Discussing the issues of victimology through an interactive presentation and forum, students will be able to ask questions and engage with the couple in a classroom environment.

Criminology Professor Dr Terry Goldsworthy explained Bond University’s victimology course is one of the first to focus purely on the victims and looks to address the lack of attention paid to the victims of crime through a two-fold application process.

 “Firstly we look to educate our students on the theories of victimisation, fear of crime and prevention while secondly applying these theories to areas including human rights, victim impact statements, the use of family groups and restorative styles of justice,” he explained.

“By having experts or relevant speakers from the particular field of study deliver guest lecturers to the students, we are able to best prepare them for those real-life situations that await them after graduation.”

 “The experiences of Bruce and Denise will provide students a deep understanding of the issues surrounding victimology while providing them with an insight into what goes on behind the scenes in tragic events like this,” said Professor Goldsworthy.

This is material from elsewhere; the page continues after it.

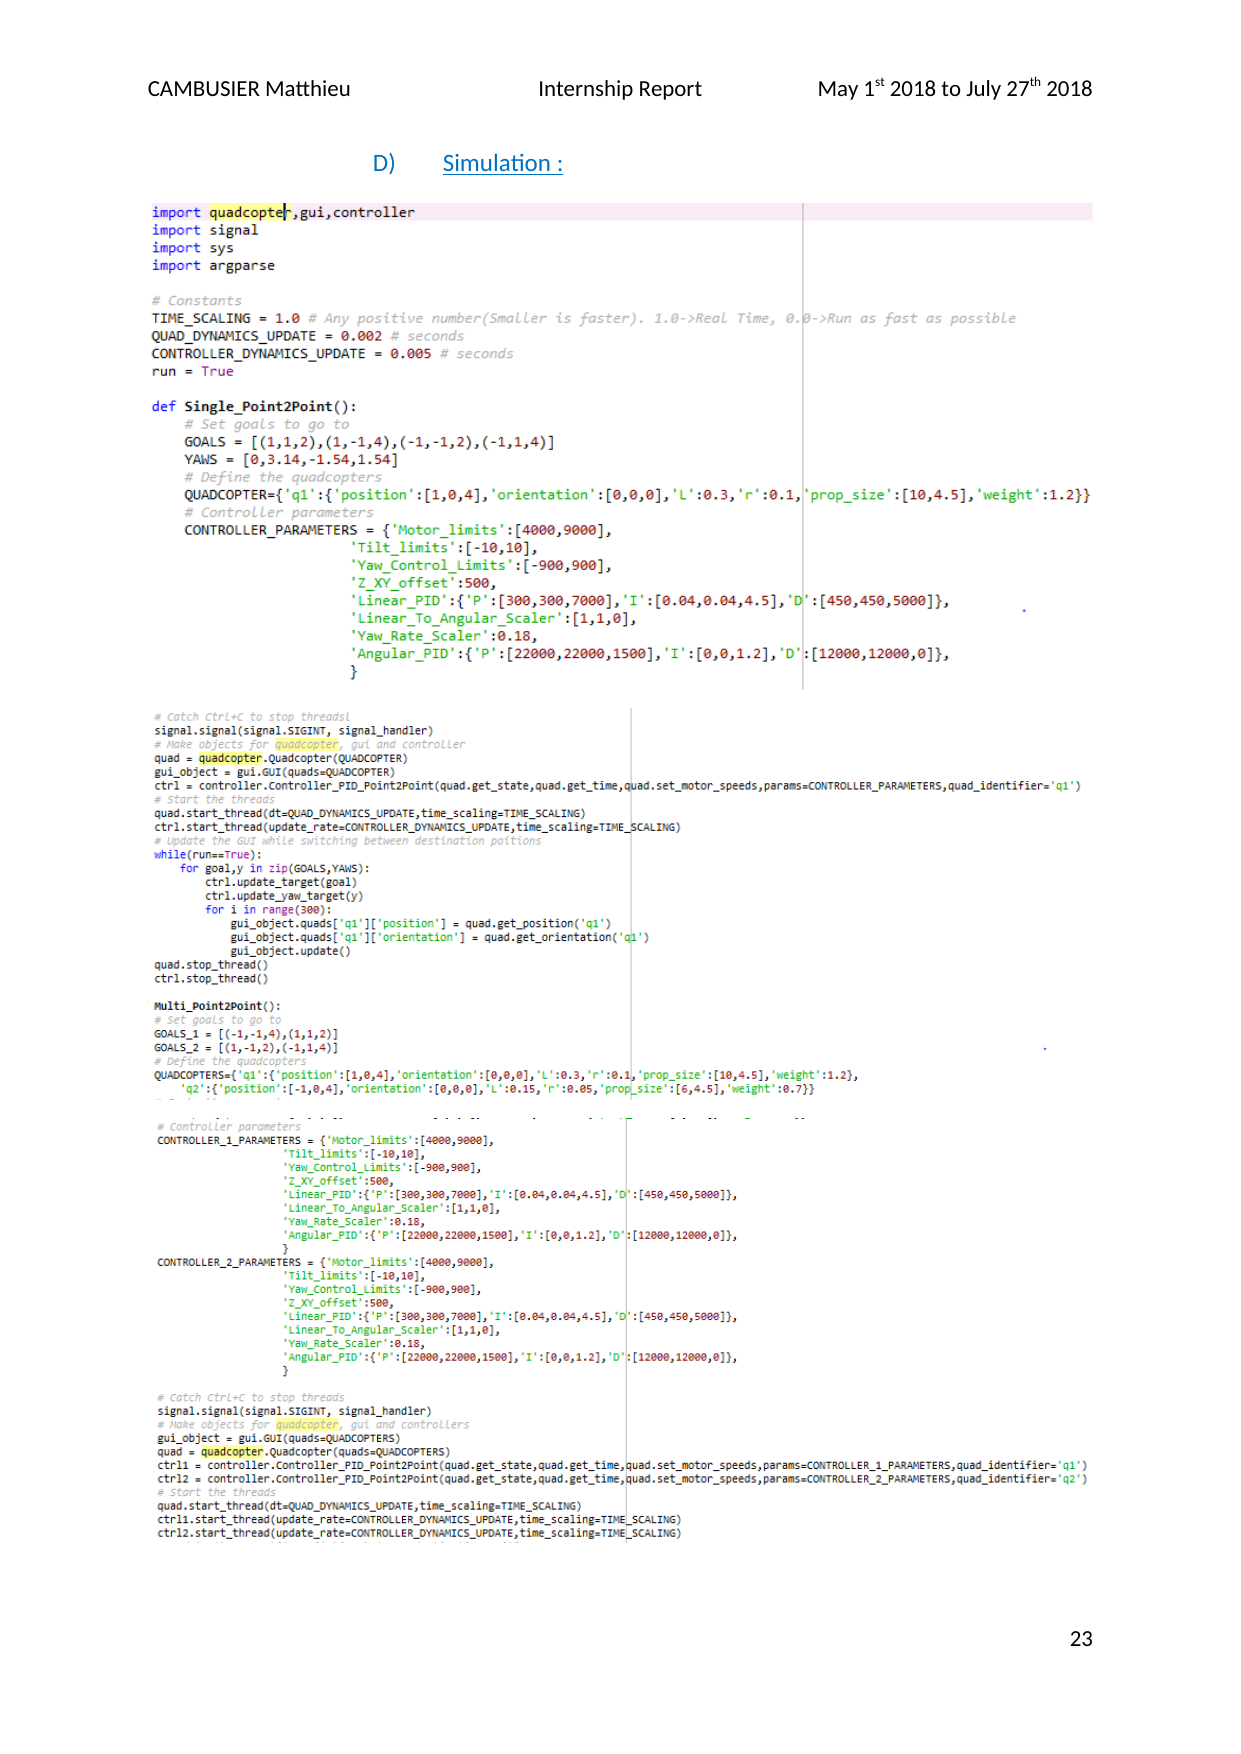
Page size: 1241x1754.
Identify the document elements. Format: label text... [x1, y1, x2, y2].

Daniel James Morcombe was a 13-year-old Australian boy who was abducted from the Sunshine Coast, Queensland, on 7 December 2003.

In August 2011 Brett Peter Cowan, a former Sunshine Coast resident, was charged with Daniel’s murder. In the same month, DNA tests confirmed bones found in an area being searched by police were Daniel’s.

This case in particular provides students with a rare insight into a current situation where investigations are still being carried out, says Professor Goldsworthy.

“By giving students the chance to engage with Daniel’s parents there is an opportunity to see a unique side of a case where the survivors are also victims,” he explained.

“In this particular case, our students are looking at a case of homicide where the actual victim has passed, but family and loved ones must deal with the ongoing effect of the crime.”